Elle est critique, à savoir que placée en position de surplomb, elle permet de réfléchir sur mes propres actes et pensées, de délimiter leur possibilités pour en juger de la cohérence –tel est le propre de la critique. Lieu de contrôle de mon libre arbitre, je ne m’en remets plus à Dieu, mais à moi-même, à ma raison dont m’a nanti Dieu. Ainsi la Raison, n’est autre que le « caractère insondable de l’Idée de liberté 34 », et s’émancipe. La Raison apparaît comme l’instance même où l’humain peut se détacher de sa « sauvagerie » des impulsions, où il peut gouverner ses actes en la liberté que permet, pour ainsi dire dans le règne du Logos, la possibilité de synthèse la plus élevée, apte à pouvoir englober toutes les possibilités de pensée, y compris le jugement d’expérience et l’appréhension sensible.
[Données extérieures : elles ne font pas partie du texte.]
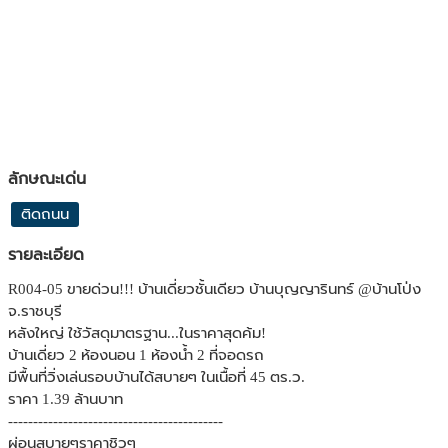
ลักษณะเด่น
ติดถนน
รายละเอียด
R004-05 ขายด่วน!!! บ้านเดี่ยวชั้นเดียว บ้านบุญญารินทร์ @บ้านโป่ง
จ.ราชบุรี
หลังใหญ่ ใช้วัสดุมาตรฐาน...ในราคาสุดค้ม!
บ้านเดี่ยว 2 ห้องนอน 1 ห้องน้ำ 2 ที่จอดรถ
มีพื้นที่วิ่งเล่นรอบบ้านได้สบายๆ ในเนื้อที่ 45 ตร.ว.
ราคา 1.39 ล้านบาท
-------------------------------------------
ผ่อนสบายๆราคาชิวๆ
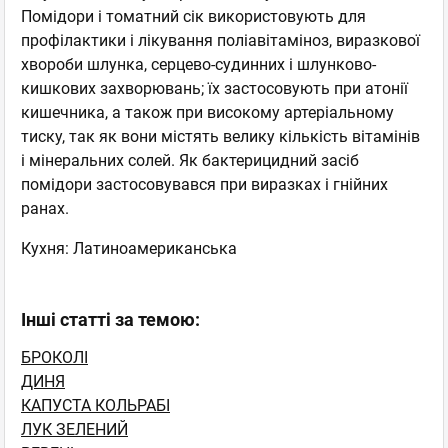
Помідори і томатний сік використовують для
профілактики і лікування поліавітаміноз, виразкової
хвороби шлунка, серцево-судинних і шлунково-
кишкових захворювань; їх застосовують при атонії
кишечника, а також при високому артеріальному
тиску, так як вони містять велику кількість вітамінів
і мінеральних солей. Як бактерицидний засіб
помідори застосовувався при виразках і гнійних
ранах.
Кухня: Латиноамериканська
Інші статті за темою:
БРОКОЛІ
ДИНЯ
КАПУСТА КОЛЬРАБІ
ЛУК ЗЕЛЕНИЙ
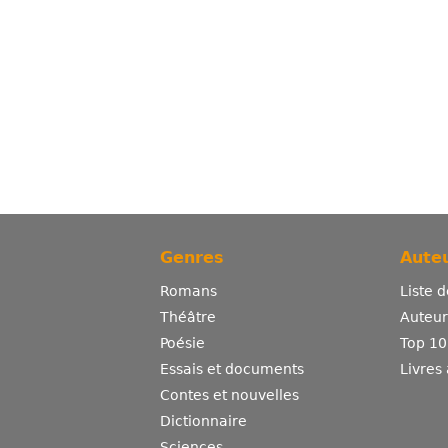
Genres
Auteu
Romans
Liste 
Théâtre
Auteurs
Poésie
Top 10
Essais et documents
Livres
Contes et nouvelles
Dictionnaire
Sciences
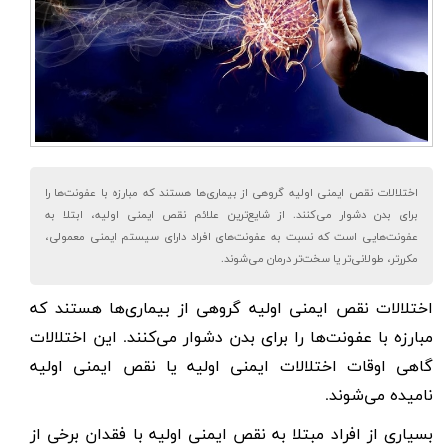
اختلالات نقص ایمنی اولیه گروهی از بیماری‌ها هستند که مبارزه با عفونت‌ها را
برای بدن دشوار می‌کنند. از شایع‌ترین علائم نقص ایمنی اولیه، ابتلا به
عفونت‌هایی است که نسبت به عفونت‌های افراد دارای سیستم ایمنی معمولی،
مکررتر، طولانی‌تر یا سخت‌تر درمان می‌شوند.
اختلالات نقص ایمنی اولیه
گروهی از بیماری‌ها هستند که
مبارزه با عفونت‌ها را برای بدن دشوار می‌کنند. این اختلالات
گاهی اوقات اختلالات ایمنی اولیه یا
نقص ایمنی اولیه
نامیده می‌شوند.
بسیاری از افراد مبتلا به نقص ایمنی اولیه با فقدان برخی از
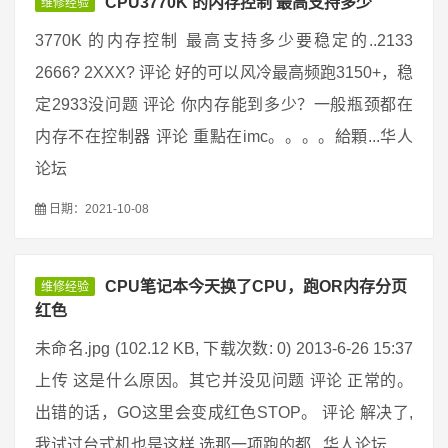
CPU3770K 的内存控制 最高支持多少
维修经验
3770K 的内存控制 最高支持多少要稳定的..2133
2666? 2XXX? 评论 好的可以风冷最高频跑3150+，稳
定2933没问题 评论 你内存能到多少？一般瓶颈都在
内存不在控制器 评论 重點在imc。。。。給顆...华人
论坛
日期：2021-10-08
CPU笔记本今天换了CPU，跑OR内存分页
维修经验
红色
未命名.jpg (102.12 KB, 下载次数: 0) 2013-6-26 15:37
上传 这是什么原因。其它并没见问题 评论 正常的。
出错的话，GO这里会变成红色STOP。 评论 解决了,
我试过台式机也是这样.选那一项跑的都...华人论坛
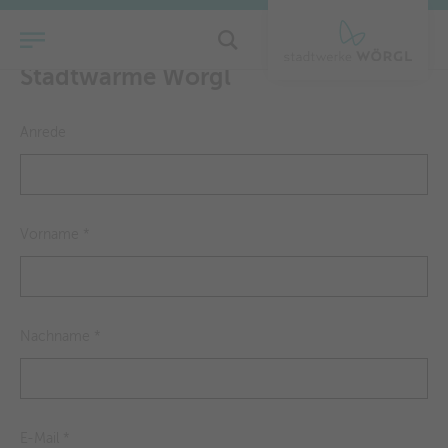
Ihre Fragen rund um das Thema
Stadtwärme Wörgl
Anrede
Vorname
*
Nachname
*
E-Mail
*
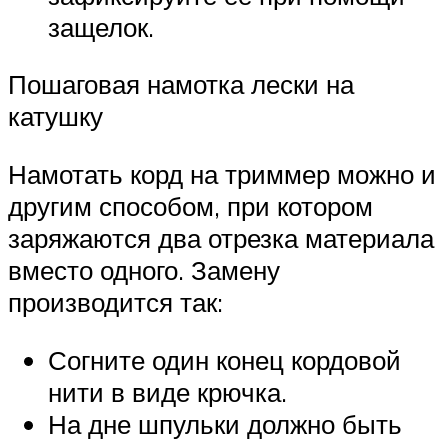
защелок.
Пошаговая намотка лески на
катушку
Намотать корд на триммер можно и
другим способом, при котором
заряжаются два отрезка материала
вместо одного. Замену
производится так:
Согните один конец кордовой
нити в виде крючка.
На дне шпульки должно быть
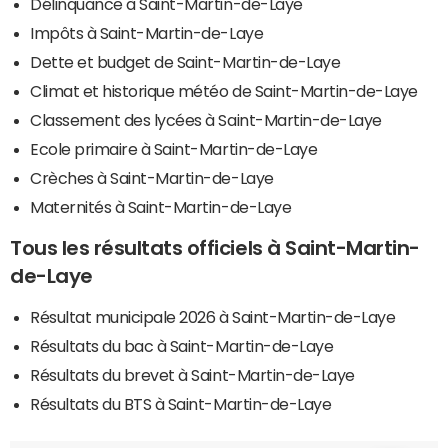
Délinquance à Saint-Martin-de-Laye
Impôts à Saint-Martin-de-Laye
Dette et budget de Saint-Martin-de-Laye
Climat et historique météo de Saint-Martin-de-Laye
Classement des lycées à Saint-Martin-de-Laye
Ecole primaire à Saint-Martin-de-Laye
Crèches à Saint-Martin-de-Laye
Maternités à Saint-Martin-de-Laye
Tous les résultats officiels à Saint-Martin-
de-Laye
Résultat municipale 2026 à Saint-Martin-de-Laye
Résultats du bac à Saint-Martin-de-Laye
Résultats du brevet à Saint-Martin-de-Laye
Résultats du BTS à Saint-Martin-de-Laye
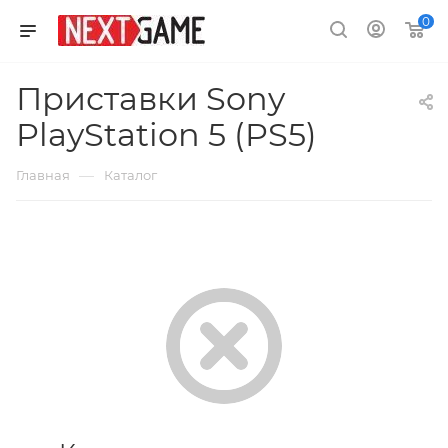
0
Приставки Sony
PlayStation 5 (PS5)
—
Главная
Каталог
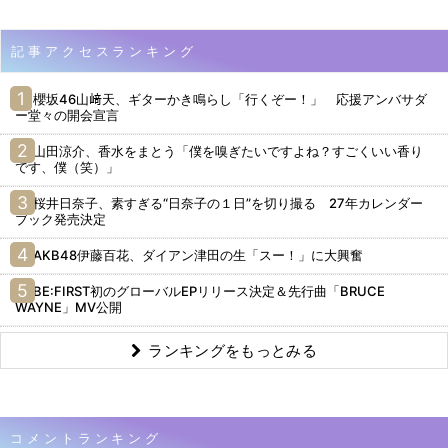
記事アクセスランキング
櫻坂46山﨑天、ギターかき鳴らし「行くぞー！」 応援アンバサダ
ー堂々の開会宣言
山田涼介、香水をまとう「僕を嗅ぎたいですよね？すごくいい香り
です、僕（笑）」
桜井日奈子、素すぎる“日奈子の１日”を切り撮る 27年カレンダー
ブック発売決定
AKB48伊藤百花、ダイアン津田の生「スー！」に大興奮
BE:FIRST初のグローバルEPリリース決定＆先行曲「BRUCE
WAYNE」MV公開
ランキングをもっとみる
コメントランキング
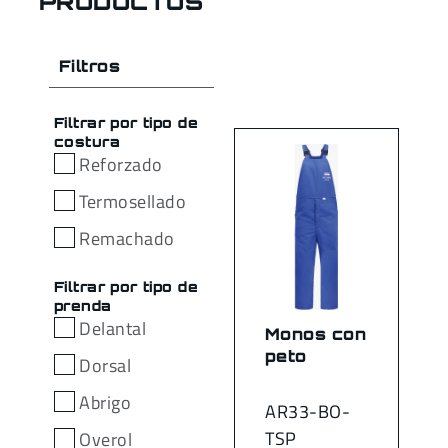
PRODUCTOS
Filtros
Filtrar por tipo de
costura
Reforzado
Termosellado
Remachado
Filtrar por tipo de
prenda
Delantal
Monos con
peto
Dorsal
Abrigo
AR33-BO-
TSP
Overol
Elle est dynamique. Parce qu’elle est hors du moulin, qu’elle a pris la place de Dieu ou de l’architecte du moulin, elle permet, en plus de sa synthèse, se regarder toujourts au-delà, de tendre vers un inconditionné, vers une cause finale. En d’autres termes, il ne s’agit pas de rester dans l’efficience de l’immanence d’une série donnée par l’expérience, mais de s’orienter là où aucune empirie ne peut venir en aide, de « penser au-delà du ‘‘là’’ 35 » comme le dit J.-F. Lyotard, de tendre vers cet « inconditionné » qui, lui seul, peut synthétiser en son ordre supérieur le conditionné. La raison cherche «  à conduire l’unité synthétique pensée dans la catégorie jusqu'à l’absolument inconditionné 36 ». C’est à ce titre qu’elle est transcendantale.
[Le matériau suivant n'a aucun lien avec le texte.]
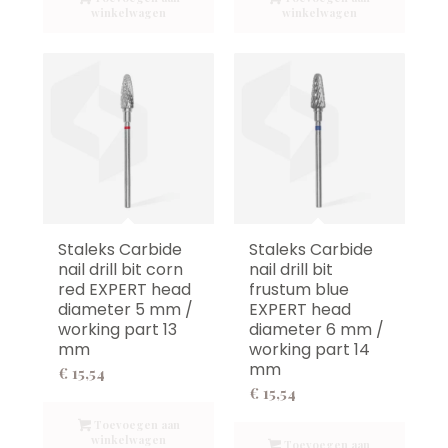
winkelwagen
winkelwagen
Staleks Carbide
Staleks Carbide
nail drill bit corn
nail drill bit
red EXPERT head
frustum blue
diameter 5 mm /
EXPERT head
working part 13
diameter 6 mm /
mm
working part 14
mm
€
15,54
€
15,54
Toevoegen aan
winkelwagen
Toevoegen aan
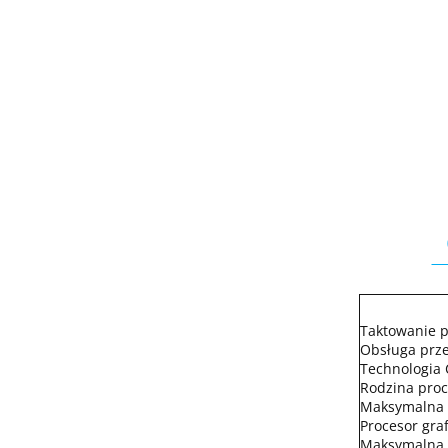
Taktowanie p
Obsługa prze
Technologia
Rodzina proc
Maksymalna r
Procesor graf
Maksymalna i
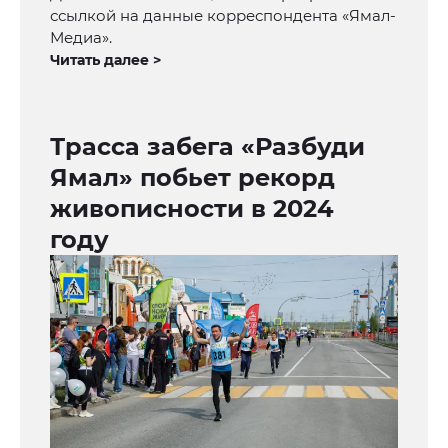
ссылкой на данные корреспондента «Ямал-
Медиа».
Читать далее >
Трасса забега «Разбуди
Ямал» побьет рекорд
живописности в 2024
году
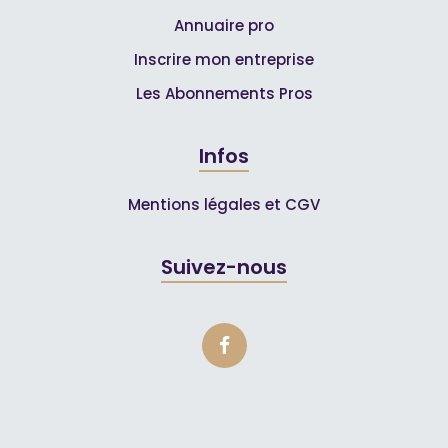
Annuaire pro
Inscrire mon entreprise
Les Abonnements Pros
Infos
Mentions légales et CGV
Suivez-nous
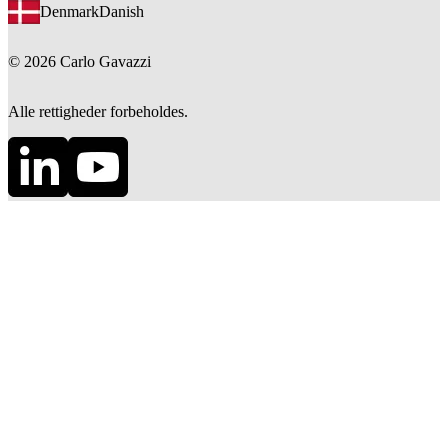
Denmark
Danish
©
2026
Carlo Gavazzi
Alle rettigheder forbeholdes.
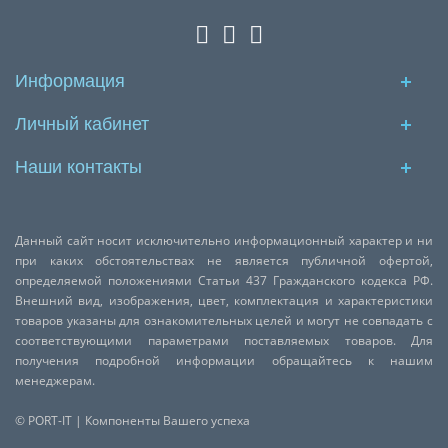
Информация
Личный кабинет
Наши контакты
Данный сайт носит исключительно информационный характер и ни
при каких обстоятельствах не является публичной офертой,
определяемой положениями Статьи 437 Гражданского кодекса РФ.
Внешний вид, изображения, цвет, комплектация и характеристики
товаров указаны для ознакомительных целей и могут не совпадать с
соответствующими параметрами поставляемых товаров. Для
получения подробной информации обращайтесь к нашим
менеджерам.
© PORT-IT | Компоненты Вашего успеха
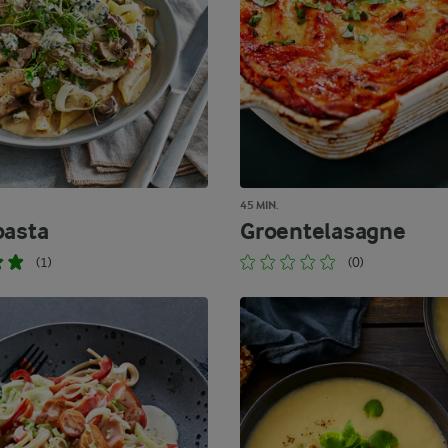
45 MIN.
pasta
Groentelasagne
(1)
(0)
Un « concept pur de la Raison peut être défini en général par le concept de l’inconditionné, en tant qu’il contient un fondement pour la synthèse du conditionné 37 », précise E. Kant.
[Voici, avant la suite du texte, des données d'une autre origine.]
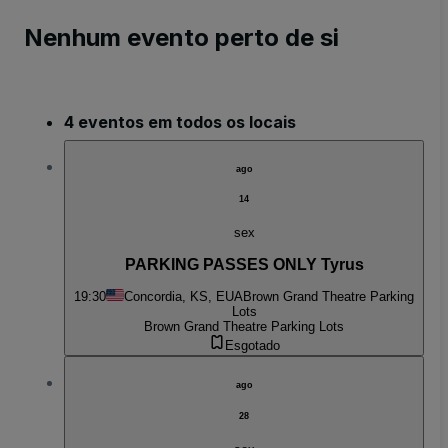
Nenhum evento perto de si
4 eventos em todos os locais
ago
14
sex
PARKING PASSES ONLY Tyrus
19:30
Concordia, KS, EUA
Brown Grand Theatre Parking
Lots
Brown Grand Theatre Parking Lots
Esgotado
ago
28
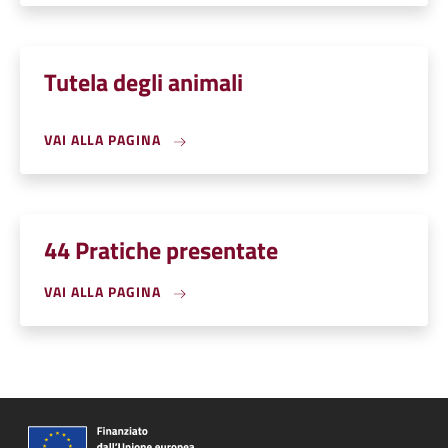
Tutela degli animali
VAI ALLA PAGINA
44 Pratiche presentate
VAI ALLA PAGINA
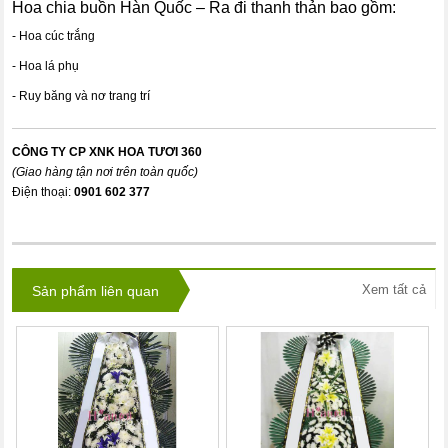
Hoa chia buồn Hàn Quốc – Ra đi thanh thản bao gồm:
- Hoa cúc trắng
- Hoa lá phụ
- Ruy băng và nơ trang trí
CÔNG TY CP XNK HOA TƯƠI 360
(Giao hàng tận nơi trên toàn quốc)
Điện thoại:
0901 602 377
Xem tất cả
Sản phẩm liên quan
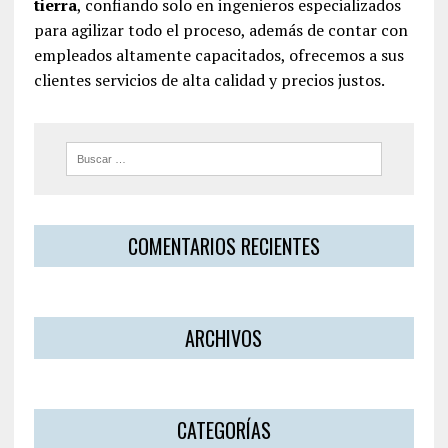
tierra
, confiando solo en ingenieros especializados
para agilizar todo el proceso, además de contar con
empleados altamente capacitados, ofrecemos a sus
clientes servicios de alta calidad y precios justos.
COMENTARIOS RECIENTES
ARCHIVOS
CATEGORÍAS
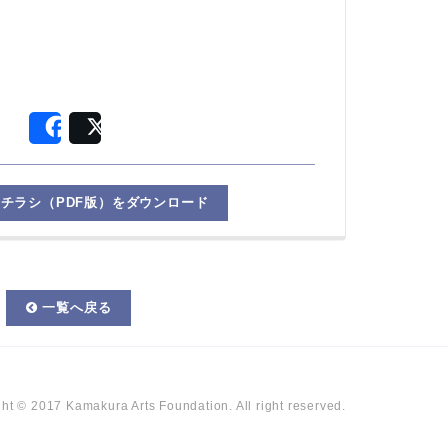
Share
Post
チラシ（PDF版）をダウンロード
一覧へ戻る
ht © 2017 Kamakura Arts Foundation. All right reserved.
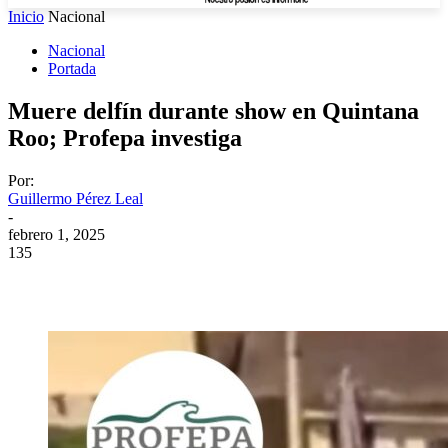
Inicio
Nacional
Nacional
Portada
Muere delfín durante show en Quintana
Roo; Profepa investiga
Por:
Guillermo Pérez Leal
-
febrero 1, 2025
135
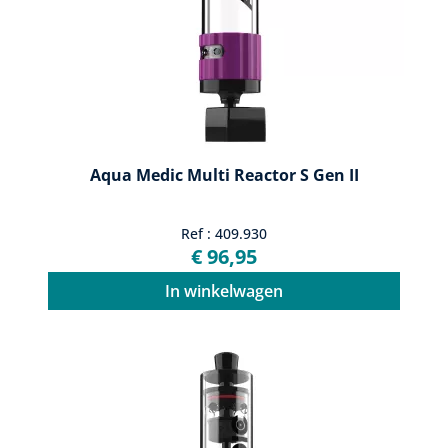
Aqua Medic Multi Reactor S Gen II
Ref : 409.930
€ 96,95
In winkelwagen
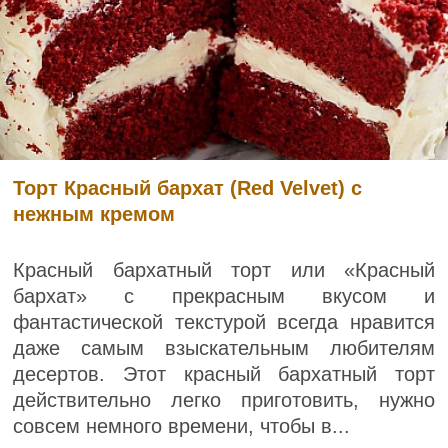
Торт Красный бархат (Red Velvet) с
нежным кремом
Красный бархатный торт или «Красный
бархат» с прекрасным вкусом и
фантастической текстурой всегда нравится
даже самым взыскательным любителям
десертов. Этот красный бархатный торт
действительно легко приготовить, нужно
совсем немного времени, чтобы в...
Elle est universelle Pour kant, la raison est prédéterminée dans chaque être humain. Elle est posée dans chaque psychisme, de façon a priori, et d’ailleurs l’éducation revient, par la discipline, à actualiser cette raison qui serait dans chaque être. Du même coup, puisque chacun a la raison en lui, chacun peut débattre avec cette même raison. C’est le thème de l’arène démocratique, du grand débat qui doit réunir les hommes, dans une sorte d’arène où les propositions se confronteraient pour trouver la bonne solution, puisque celle-ci est partagée, qu’elle est une donnée a priori propre à chaque humain.

Et se réaffirme toute la mission de l’éducation : former des êtres de raison (l’otium et non le nec-otium de l’efficience)

33 KANT, E., op. cit., p. 141, souligné par l’auteur.34 Ibid., p. 161.35 LYOTARD, J.-F., op. cit., p.185.36 Ibid., p. 349.37 KANT, E., op. cit., p. 347.